— Неизвестный науке фрукт! — выпаливает Ленни.
— Неплохо, — кивает головой молодой человек. — И главное, вам удалось заполучить этот фрукт — или овощ? — а ведь в Москву привезли три дня назад всего один ящик.
— Ничего мы не заполучали, — недовольно бурчит Ленни. — Мы вообще ничего не заполучаем.
— Откуда же взялось авокадо?
— Так… принес кое-кто.
— И что вам еще приносит кое-кто?
— Пингвина недавно приносил. Манишка белая, на манишке — желтое пятно. Как будто хорошо покушал яичницы. Но Лизхен — это моя тетя — велела отдать его в зоологический сад. Сказала, что мы окажем на него дурное влияние и он покатится по наклонной дорожке.
— Врете? — спрашивает молодой человек.
— Вру, — соглашается Ленни.
— А чем вы еще занимаетесь, кроме того, что врете?
— Преподаю танцы в студии мадам Марилиз.
— A-а, у голоногой старухи… Ясно.
— А вы чем занимаетесь?
— Вот… — Молодой человек делает широкий жест рукой, как бы охватывая все пространство сада. — Устраиваю зрелища для почтеннейшей публики.
— Так вы и есть сочинитель электрической феерии г-н Эйсбар?
— Сергей. — Он протягивает ей руку, что идет вразрез со всеми допустимыми нормами приличия, но она не замечает его оплошности.
— Ленни. Ленни Оффеншталь.
— Красивое имя, — одобряет он. — А хотите, Ленни Оффеншталь, пойти со мной на премьеру новой мелодраматической фильмы господина Ожогина «Роман и Юлия: история веронских любовников»?
— А у вас что, билеты есть? — спрашивает Ленни. — Откуда, интересно знать, вы их заполучили?
— Ничего мы не заполучаем, — смеется Эйсбар, кривя рот. — Так, принес кое-кто.
Ленни вопросительно смотрит на него.
— Я у господина Ожогина на кинофабрике работаю, — поясняет Эйсбар. — Световые эффекты делаю. И киносъемщиком подрабатываю. Вот недавно, к примеру, снимал мертвого японского посланника. Так пойдете на премьеру?
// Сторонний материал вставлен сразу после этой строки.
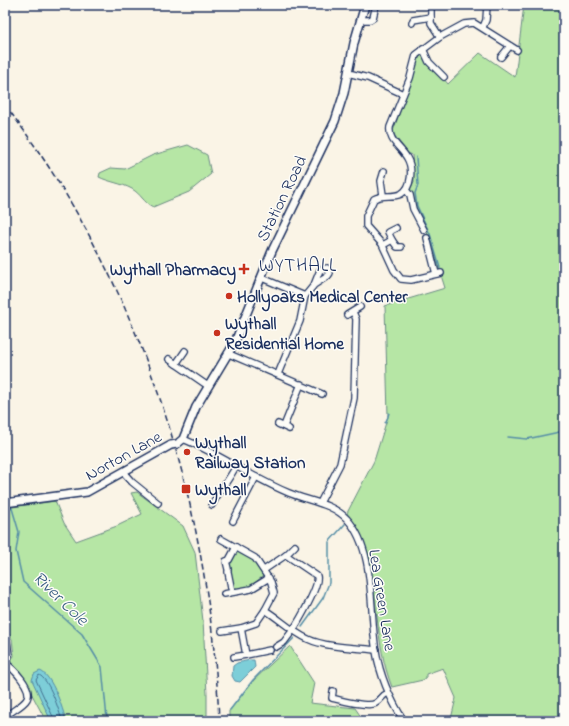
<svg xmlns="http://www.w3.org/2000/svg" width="569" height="726" viewBox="0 0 569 726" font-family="'Indie Flower',sans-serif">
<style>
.green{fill:#b6e6a5;stroke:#688a82}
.water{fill:#7dced8;stroke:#568ea7}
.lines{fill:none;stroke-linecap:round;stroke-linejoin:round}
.shore{stroke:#426f8f;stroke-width:1}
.stream{stroke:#568ea7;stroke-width:1.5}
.street-casing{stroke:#1b2f5e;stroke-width:8}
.secondary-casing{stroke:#1b2f5e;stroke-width:10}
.street{stroke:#fdfcf7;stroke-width:5.5}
.secondary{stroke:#fdfcf7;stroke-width:7}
.rail{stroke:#1b2f5e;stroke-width:1.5;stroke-dasharray:6 3;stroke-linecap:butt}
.secondary-bridge-casing{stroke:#1b2f5e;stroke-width:10;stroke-linecap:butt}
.secondary-bridge{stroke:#fdfcf7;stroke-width:7}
.poi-dot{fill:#c8321e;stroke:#fdfcf7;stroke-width:1.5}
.labels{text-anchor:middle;stroke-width:3;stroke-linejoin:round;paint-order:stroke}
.street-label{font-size:17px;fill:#1b2f5e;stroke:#fdfcf7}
.poi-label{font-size:17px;font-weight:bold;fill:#1b2f5e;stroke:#fdfcf7;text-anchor:start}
.water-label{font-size:18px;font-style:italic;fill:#385f83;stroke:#fdfcf7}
.quarter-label{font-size:19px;letter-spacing:1px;fill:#1b2f5e;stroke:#fdfcf7}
</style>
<rect width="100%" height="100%" fill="#faf4e6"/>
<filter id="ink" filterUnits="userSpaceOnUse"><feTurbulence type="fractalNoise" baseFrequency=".025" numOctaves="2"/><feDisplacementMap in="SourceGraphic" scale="8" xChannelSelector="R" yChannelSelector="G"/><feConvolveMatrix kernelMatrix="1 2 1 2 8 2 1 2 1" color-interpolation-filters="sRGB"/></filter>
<g filter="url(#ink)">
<g class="green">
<path d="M 524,5 L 564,5 L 564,721 L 455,721 L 451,719 L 456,698 L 443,668 L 426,674 L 426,678 L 423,680 L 392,687 C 374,642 379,594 366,548 C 363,535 355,524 347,513 L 374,461 L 388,416 L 385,306 L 445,288 L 429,237 L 408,190 L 414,182 L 412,155 L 408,153 L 394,135 L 393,131 L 419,58 L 423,54 L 448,84 L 480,53 L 515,77 Z"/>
<path d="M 188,145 L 207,155 L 211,174 L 189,192 L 153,207 C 143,202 141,194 132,189 C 121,183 109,182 99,177 L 100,173 L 111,168 L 125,169 L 153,155 Z"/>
<polygon points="137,492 183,526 195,552 203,621 207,694 207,721 46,721 28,687 9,663 14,656 12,639 5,629 5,508 55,501 64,523 76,541 117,526 142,514 131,493"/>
<polygon points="239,551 252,558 263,576 251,586 238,589 233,586 229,562 236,552"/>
<polygon points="290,646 314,683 310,703 355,708 364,721 229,721 229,711 254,680"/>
</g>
<g class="water">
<polygon points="250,660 254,660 255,667 240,682 235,681 232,676 233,666 237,663"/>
<path d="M 40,671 C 52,675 63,709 66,721 L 51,721 L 32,680 L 34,674 Z"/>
</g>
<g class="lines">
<path class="shore" d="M 55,721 L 36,680 L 39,675 C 49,679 59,710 62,721"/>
<g class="stream">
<polyline points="15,5 55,8 74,5"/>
<polyline points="80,5 83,7 107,5"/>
<polyline points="416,157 418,185 415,193 417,206 430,234 440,268"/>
<polyline points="388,416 389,413"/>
<polyline points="385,423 388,417"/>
<polyline points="508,437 527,439 564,431"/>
<polyline points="5,491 9,500"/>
<polyline points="11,505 19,532 16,551 23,582 82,634 102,667 107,719 109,721"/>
<polyline points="302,627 323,598 329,583 329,542 345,524"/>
<polyline points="230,710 253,680 294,638"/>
</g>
<defs>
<g id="street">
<polyline points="431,5 431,23 440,37"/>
<polyline points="361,20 370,20 373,18 376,5"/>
<polyline points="412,23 413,20 431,17"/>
<polyline points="483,27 486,20 487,5"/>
<polyline points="423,49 429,62 444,77"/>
<polyline points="501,57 510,46"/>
<polyline points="348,73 368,78 403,94"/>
<polyline points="406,190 410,195 413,209 424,230"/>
<polyline points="383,195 381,181 384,171"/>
<polyline points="427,238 436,274"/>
<polyline points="392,240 388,232 396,228"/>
<polyline points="383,245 392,240 397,247 401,247"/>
<path d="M 441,273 L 411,280 L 401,279 L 394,270 L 382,244 L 366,226 L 366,216 L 374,199 C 383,194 392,198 401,194 C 412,188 413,168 407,158 C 401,147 388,141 390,127 L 410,78 L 416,55 L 440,37 L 464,24 L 474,23 L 517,50"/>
<polyline points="262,278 305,296 300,321 278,374"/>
<polyline points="305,296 314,285 328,276 330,273 327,268 320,270 314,285"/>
<polyline points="347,315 360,307"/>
<polyline points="185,351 176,364 208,386"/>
<polyline points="229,354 322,394"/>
<polyline points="169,359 176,364"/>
<polyline points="278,424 289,429"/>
<polyline points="284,426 301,384"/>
<path d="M 183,439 C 220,454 252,478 289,493 C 308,501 332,503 347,519 C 376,550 369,612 376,651 C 380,676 390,699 404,721"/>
<polyline points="123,472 132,482 158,503"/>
<polyline points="320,503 340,464 354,398 356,319 353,312"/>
<path d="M 212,505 C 219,491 229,480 236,466"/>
<polyline points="233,521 256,477"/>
<path d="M 221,539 L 255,558 L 271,582 L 274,593 L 265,610 C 280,619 292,632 308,639 C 324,647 357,648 376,650"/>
<polyline points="286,555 295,546"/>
<polyline points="228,569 226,561 229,560 236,547"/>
<path d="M 264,570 L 286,555 L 317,576 C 320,585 299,621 293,630"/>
<polyline points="228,572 232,592"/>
<polyline points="224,594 251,589 269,578"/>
<polyline points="265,610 256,623 241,628 246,655 270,650"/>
<polyline points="222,631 241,628"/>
<polyline points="5,636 6,637"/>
<polyline points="276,647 284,642 293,630"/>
<polyline points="234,657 246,655"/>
<polyline points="5,662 9,655 7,643"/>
<path d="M 5,663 C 13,668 33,688 27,699 C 23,706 11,711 5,717"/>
<path d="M 333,691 L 332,698 C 340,700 369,708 376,703 C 381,700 382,695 388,693"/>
</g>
<g id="secondary">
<polyline points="177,444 183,439 196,407 235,342 272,251 335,121 344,93 354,43 365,5"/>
<polyline points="5,503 87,492 171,445"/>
</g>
</defs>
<use href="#street" class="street-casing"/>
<use href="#secondary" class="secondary-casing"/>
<use href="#street" class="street"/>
<use href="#secondary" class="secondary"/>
<path class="rail" d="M 5,105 C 140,281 210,501 219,721"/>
<defs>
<polyline id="secondary-bridge" points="171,445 177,444"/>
</defs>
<use href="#secondary-bridge" class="secondary-bridge-casing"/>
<use href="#secondary-bridge" class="secondary-bridge"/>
</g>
</g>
<g class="poi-dot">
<path d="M242 263h4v4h4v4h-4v4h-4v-4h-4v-4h4z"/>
<circle cx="229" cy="296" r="4"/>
<circle cx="217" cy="333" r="4"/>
<circle cx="187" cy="452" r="4"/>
<rect x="181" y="484" width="10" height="10" rx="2"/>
</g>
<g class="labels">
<g class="street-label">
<text transform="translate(281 198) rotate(-64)" y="6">Station Road</text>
<text transform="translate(123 455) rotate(-29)" y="6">Norton Lane</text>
<text transform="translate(383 600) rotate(81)" y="6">Lea Green Lane</text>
</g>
<g class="poi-label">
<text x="236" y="275" text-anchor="end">Wythall Pharmacy</text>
<text x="237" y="302">Hollyoaks Medical Center</text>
<text x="225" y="329">Wythall<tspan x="225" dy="20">Residential Home</tspan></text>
<text x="195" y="448">Wythall<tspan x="195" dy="20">Railway Station</tspan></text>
<text x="195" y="495">Wythall</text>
</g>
<g class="water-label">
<text transform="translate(61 598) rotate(44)" y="6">River Cole</text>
</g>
<g class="quarter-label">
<text x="298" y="271">WYTHALL</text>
</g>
</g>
<rect width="569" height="726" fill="none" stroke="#fdfcf7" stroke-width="20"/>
<rect x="10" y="10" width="549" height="706" fill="none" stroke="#1b2f5e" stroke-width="1.5" filter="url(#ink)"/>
</svg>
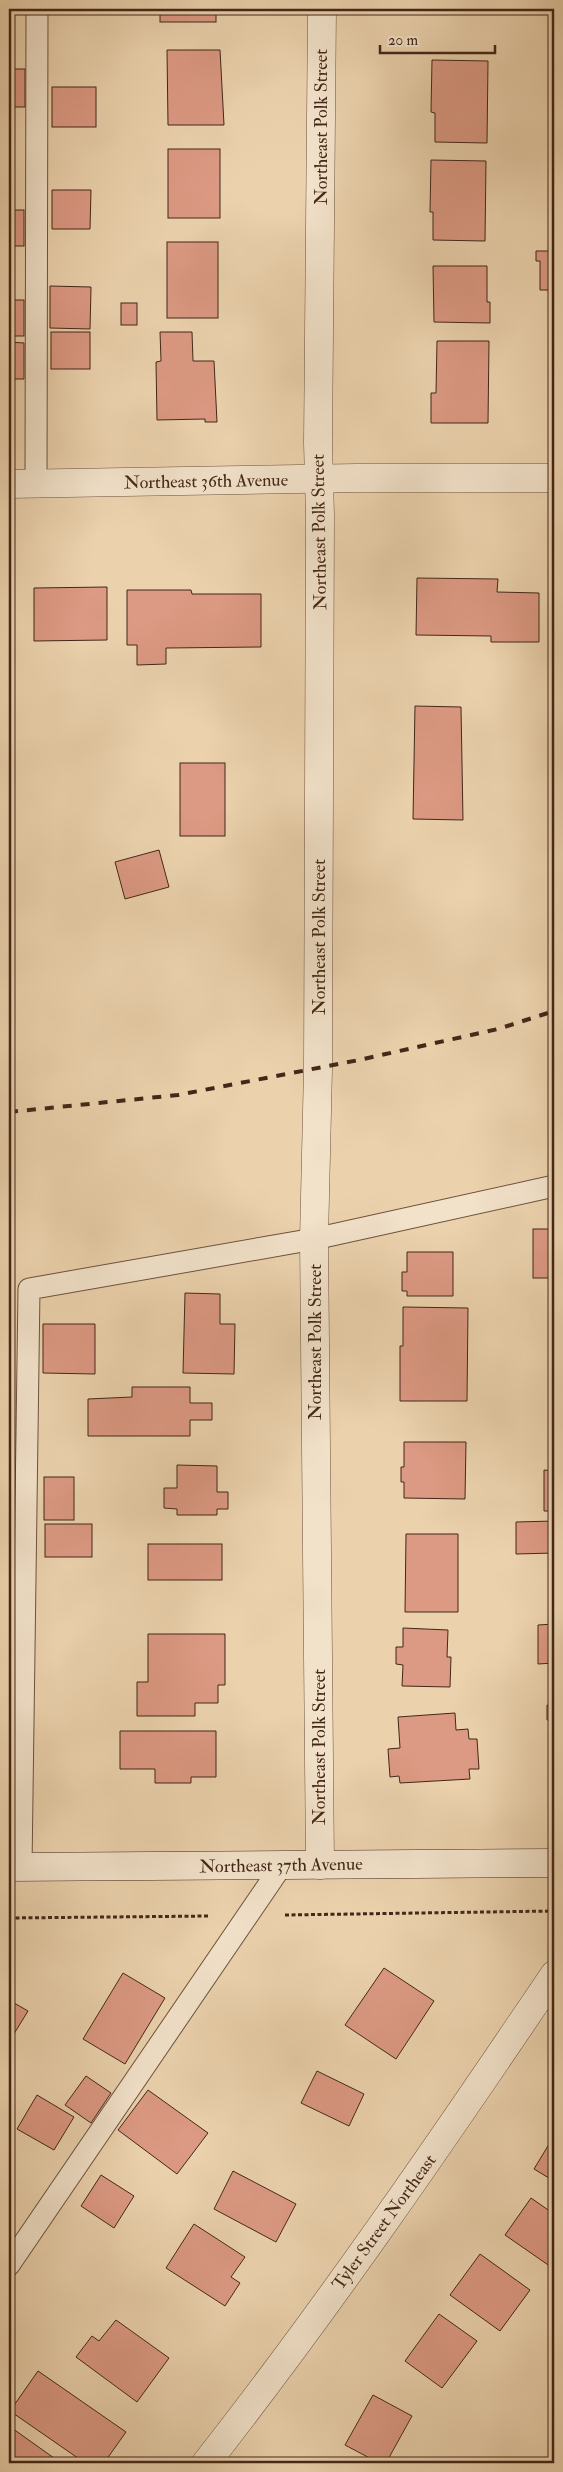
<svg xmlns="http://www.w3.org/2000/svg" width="563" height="2472" font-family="'IM FELL Double Pica',serif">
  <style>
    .building { fill: #dc9983; stroke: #432718 }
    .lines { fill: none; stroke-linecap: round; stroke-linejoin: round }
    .lane-casing { stroke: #6d523d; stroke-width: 23 }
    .street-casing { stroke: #6d523d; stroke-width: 29 }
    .secondary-casing { stroke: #432718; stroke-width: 29 }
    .path { stroke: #432718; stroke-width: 3; stroke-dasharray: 4 2.5; stroke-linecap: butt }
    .lane { stroke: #f2e2ca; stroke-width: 21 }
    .street { stroke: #f2e2ca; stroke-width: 28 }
    .secondary { stroke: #f2e2ca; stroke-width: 28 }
    .rail { stroke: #432718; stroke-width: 4; stroke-dasharray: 9 9; stroke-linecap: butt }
    .labels { text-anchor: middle; stroke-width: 5; stroke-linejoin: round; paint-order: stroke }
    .street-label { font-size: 18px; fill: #432718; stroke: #f2e2ca }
  </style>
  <rect width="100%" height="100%" fill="#ebd2ad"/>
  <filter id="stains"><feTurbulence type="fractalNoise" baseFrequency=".004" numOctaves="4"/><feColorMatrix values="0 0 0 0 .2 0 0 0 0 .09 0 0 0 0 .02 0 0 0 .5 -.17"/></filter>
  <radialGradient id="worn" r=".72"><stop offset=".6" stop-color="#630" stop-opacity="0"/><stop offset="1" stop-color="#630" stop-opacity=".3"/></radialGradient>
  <g class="building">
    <rect x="160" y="9" width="56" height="13"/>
    <path d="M 167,50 L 220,50 L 224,125 L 168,125 Z"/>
    <path d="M 432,60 L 488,61 L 487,143 L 435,142 L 435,113 L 431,112 Z"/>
    <rect x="9" y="69" width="16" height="38"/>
    <rect x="52" y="87" width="44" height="40"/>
    <rect x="168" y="149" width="52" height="69"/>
    <path d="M 431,160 L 486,161 L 485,241 L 433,240 L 433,212 L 430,212 Z"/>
    <path d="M 52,190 L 91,190 L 90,229 L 52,229 Z"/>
    <rect x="9" y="210" width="15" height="36"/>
    <rect x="167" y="242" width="51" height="76"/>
    <path d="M 536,251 L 554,251 L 554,290 L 540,290 L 540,261 L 536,261 Z"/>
    <path d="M 433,266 L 487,266 L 487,302 L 490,302 L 490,323 L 434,322 Z"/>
    <path d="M 50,286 L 91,287 L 90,329 L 50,328 Z"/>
    <rect x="9" y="300" width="15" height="36"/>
    <rect x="121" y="303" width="16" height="22"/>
    <rect x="51" y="332" width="39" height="37"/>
    <path d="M 160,332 L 192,332 L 193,361 L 214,361 L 217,422 L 205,422 L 205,419 L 157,420 L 156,362 L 161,361 Z"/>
    <path d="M 437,341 L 489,341 L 488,423 L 431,423 L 431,393 L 436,393 Z"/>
    <path d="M 9,342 L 24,343 L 24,379 L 9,379 Z"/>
    <path d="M 417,578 L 498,579 L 497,592 L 539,593 L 539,642 L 491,642 L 491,636 L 416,635 Z"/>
    <rect x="9" y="587" width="3" height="57"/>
    <path d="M 107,587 L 107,640 L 34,641 L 34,588 Z"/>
    <path d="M 127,590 L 191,590 L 192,594 L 261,594 L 261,647 L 166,648 L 166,664 L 137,665 L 137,645 L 127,645 Z"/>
    <path d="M 415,706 L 461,707 L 463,820 L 413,819 Z"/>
    <rect x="180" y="763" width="45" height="73"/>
    <path d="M 159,850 L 169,887 L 125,899 L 115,862 Z"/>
    <rect x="533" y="1229" width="21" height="49"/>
    <path d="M 407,1252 L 453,1252 L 453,1296 L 407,1296 L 407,1291 L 402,1291 L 402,1272 L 407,1272 Z"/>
    <path d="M 185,1293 L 220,1294 L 220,1324 L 235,1324 L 234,1374 L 183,1373 Z"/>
    <path d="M 403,1307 L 468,1308 L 467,1401 L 400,1401 L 400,1346 L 403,1346 Z"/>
    <path d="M 43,1324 L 95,1324 L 95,1374 L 43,1373 Z"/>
    <path d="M 132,1387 L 190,1387 L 190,1403 L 212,1403 L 212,1420 L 190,1420 L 190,1436 L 88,1436 L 88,1399 L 132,1397 Z"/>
    <path d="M 404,1442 L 466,1442 L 465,1499 L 404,1498 L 404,1482 L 401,1482 L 401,1467 L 404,1467 Z"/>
    <path d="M 177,1465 L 217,1466 L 217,1492 L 228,1492 L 228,1509 L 217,1509 L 217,1515 L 177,1515 L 177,1509 L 164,1508 L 164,1488 L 177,1488 Z"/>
    <path d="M 544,1470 L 554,1471 L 554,1511 L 544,1511 Z"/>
    <rect x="44" y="1477" width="30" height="43"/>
    <rect x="9" y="1503" width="10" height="40"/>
    <path d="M 554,1521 L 554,1553 L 516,1554 L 516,1522 Z"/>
    <rect x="45" y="1524" width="47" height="33"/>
    <path d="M 406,1534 L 458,1534 L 458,1612 L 405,1612 Z"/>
    <rect x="148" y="1544" width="74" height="36"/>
    <path d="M 554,1624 L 554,1663 L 538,1664 L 538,1625 Z"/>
    <path d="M 403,1628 L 448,1630 L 447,1657 L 451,1657 L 450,1687 L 402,1686 L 403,1665 L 396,1664 L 396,1647 L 403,1647 Z"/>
    <path d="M 148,1634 L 225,1634 L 225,1685 L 218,1685 L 218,1703 L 195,1703 L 195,1716 L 137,1716 L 137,1682 L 148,1682 Z"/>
    <path d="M 547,1705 L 554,1706 L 554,1720 L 547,1720 Z"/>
    <path d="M 455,1713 L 456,1730 L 468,1729 L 469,1739 L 477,1739 L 479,1769 L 469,1769 L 470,1779 L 400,1783 L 399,1776 L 390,1777 L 388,1749 L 400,1748 L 398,1717 Z"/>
    <path d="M 120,1731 L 216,1731 L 216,1777 L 191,1777 L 191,1783 L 155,1783 L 155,1769 L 120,1769 Z"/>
    <path d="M 384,1968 L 434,2001 L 396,2059 L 345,2025 Z"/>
    <path d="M 123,1973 L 165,1998 L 125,2064 L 83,2039 Z"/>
    <path d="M 9,2000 L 28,2011 L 9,2042 Z"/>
    <path d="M 317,2071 L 364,2094 L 349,2126 L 301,2103 Z"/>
    <path d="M 86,2076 L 111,2093 L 91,2123 L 65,2105 Z"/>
    <path d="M 148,2090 L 208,2133 L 177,2174 L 118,2130 Z"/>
    <path d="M 37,2095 L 74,2117 L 54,2150 L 17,2129 Z"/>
    <path d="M 554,2136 L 554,2181 L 534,2169 Z"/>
    <path d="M 233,2171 L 296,2204 L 276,2242 L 214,2209 Z"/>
    <path d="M 101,2175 L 134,2196 L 114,2228 L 81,2206 Z"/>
    <path d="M 531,2198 L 554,2214 L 554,2269 L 505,2235 Z"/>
    <path d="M 194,2224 L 245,2257 L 231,2277 L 240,2283 L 225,2306 L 166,2268 Z"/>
    <path d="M 480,2254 L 530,2290 L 500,2331 L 450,2295 Z"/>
    <path d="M 439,2314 L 477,2341 L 442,2388 L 405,2361 Z"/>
    <path d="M 116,2320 L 169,2358 L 137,2402 L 76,2357 L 92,2336 L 99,2341 Z"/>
    <path d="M 38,2371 L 126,2432 L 104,2463 L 85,2463 L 10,2411 Z"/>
    <path d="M 373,2395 L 412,2416 L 386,2463 L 379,2463 L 345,2445 Z"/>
    <path d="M 9,2426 L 61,2463 L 9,2463 Z"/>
  </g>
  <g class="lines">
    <g class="lane-casing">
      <g id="lane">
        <path d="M 36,484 L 37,9"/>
        <path d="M 21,1867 L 29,1289 L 314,1239 L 554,1186"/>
        <path d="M 9,2265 L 282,1865"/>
      </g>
    </g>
    <g class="street-casing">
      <g id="street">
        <path d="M 9,484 L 357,478 L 554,478"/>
        <path d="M 320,1865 L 314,1239 L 318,1069 L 320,516 L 318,443 L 322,9"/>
        <path d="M 206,2463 C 329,2306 442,2141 554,1975"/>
      </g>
    </g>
    <g class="secondary-casing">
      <path id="secondary" d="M 9,1867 L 554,1863"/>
    </g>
    <g class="path">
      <path d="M 285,1915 L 554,1911"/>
      <path d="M 9,1918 L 209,1916"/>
    </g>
    <use href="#lane" class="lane"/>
    <use href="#street" class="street"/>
    <use href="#secondary" class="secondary"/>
    <path class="rail" d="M 9,1112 L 178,1095 L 359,1060 L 498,1029 L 554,1011"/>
  </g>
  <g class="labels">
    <g class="street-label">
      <text transform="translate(321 127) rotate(-90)" y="6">Northeast Polk Street</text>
      <text transform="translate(206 481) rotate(-1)" y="6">Northeast 36th Avenue</text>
      <text transform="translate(319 532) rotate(-91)" y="6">Northeast Polk Street</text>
      <text transform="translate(319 937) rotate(-90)" y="6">Northeast Polk Street</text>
      <text transform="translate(315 1342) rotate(-90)" y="6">Northeast Polk Street</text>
      <text transform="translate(319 1747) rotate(-90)" y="6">Northeast Polk Street</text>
      <text transform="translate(281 1865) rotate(-1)" y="6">Northeast 37th Avenue</text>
      <text transform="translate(384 2222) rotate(-54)" y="6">Tyler Street Northeast</text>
    </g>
  </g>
  <rect width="563" height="2472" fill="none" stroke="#ebd2ad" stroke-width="30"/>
  <rect x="10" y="10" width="543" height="2452" fill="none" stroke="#432718" stroke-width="2.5"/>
  <rect x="15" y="15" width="533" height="2442" fill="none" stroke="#432718"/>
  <path d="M380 45v8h115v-8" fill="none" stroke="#432718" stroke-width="2.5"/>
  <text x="388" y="45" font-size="15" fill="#432718" stroke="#f2e2ca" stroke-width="4" paint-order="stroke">20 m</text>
  <rect width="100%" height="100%" filter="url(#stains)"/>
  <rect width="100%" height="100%" fill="url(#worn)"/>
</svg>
— Пойду. А вы возьмете меня на киносъемку?
Эйсбар кивает.
Ленни возвращается к своему столику. Вокруг Лизхен уже вьются знакомые, полузнакомые и совсем незнакомые мужчины. Подходит сам Алексис Крутицкий, переламывается в талии, церемонно целует руку. За ним тенью следует нежный отрок неизвестного назначения, несколько дней назад спавший на диване в столовой Ожогина.
— Разрешите представить, — выпевает Алексис немного гнусавым голосом, сильно картавя. — Наш юный друг Георгий Алексеев, можно просто Жоринька. — Он выдвигает отрока вперед. — Мечтает покорить столичные подмостки. Поклонитесь дамам, Жоринька.
Жоринька склоняет голову.
Раздается взрыв. В небо взлетают петарды, рассыпаются на тысячи светлячков, огненными гроздьями повисают над ослепленным и оглушенным садом и гаснут, оставляя после себя дымные белые хвосты. И снова шарахает взрыв, и снова вспыхивает небо. Публика ахает. Замирает в восхищении. Раздаются робкие хлопки, потом еще, еще и вот уже весь сад восторженно аплодирует.